I put to William the following question:
Are you prepared to assert the following? It is never the case that whenever there are some things, there is a whole with those things as parts. Equivalently: For any xs, if the xs are two or more, there is no y such that the xs compose y.
To which he replied: "Agreed, if you are using xs as a plural quantifier, and by implication y as a singular quantifier."
I think William was too hasty in agreeing since his agreement makes him a mereological nihilist, or nihilist for short. Nihilism is the logical contrary, not contradictory, of mereological universalism, or universalism for short. Universalism is what is expressed by Unrestricted Composition:
UC. Whenever there are some things, then there exists a fusion [sum] of those things. (David Lewis, Parts of Classes, Basil Blackwell 1991, p. 74)

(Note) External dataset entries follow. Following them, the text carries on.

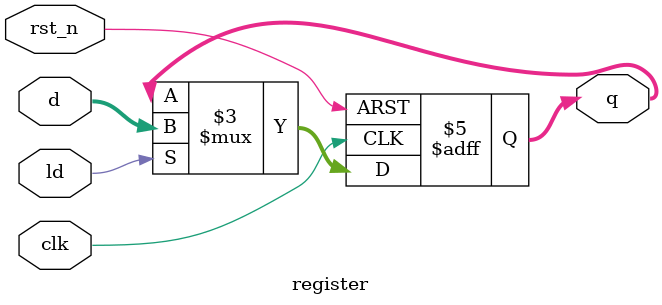
<source format=sv>
module register (

    input  logic clk,

    input  logic rst_n,   // Reset tích cực mức thấp

    input  logic [15:0] d,

    output logic [15:0] q,

    input  logic ld

);

    always_ff @(posedge clk or negedge rst_n) begin

        if (!rst_n) 

            q <= 16'b00000000;

        else if (ld) 

            q <= d;

    end

endmodule



</source>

Given Extensionality — no two wholes have the same parts — (UC) says that whenever there are some individuals, no matter what their character or category, there is a unique individual that they compose. This is their mereological sum. Universalism is hard to swallow. I do not balk at the sum of the books in my house. But I balk at the sum of : the books in my house, William's last heartbeat, Peter's left foot, and the planet Mercury. But if, recoiling from Universalism, one embraces Nihilism, then one is committed to the proposition that there are no composite objects, there are only simples. And surely William does not want to be committed to that.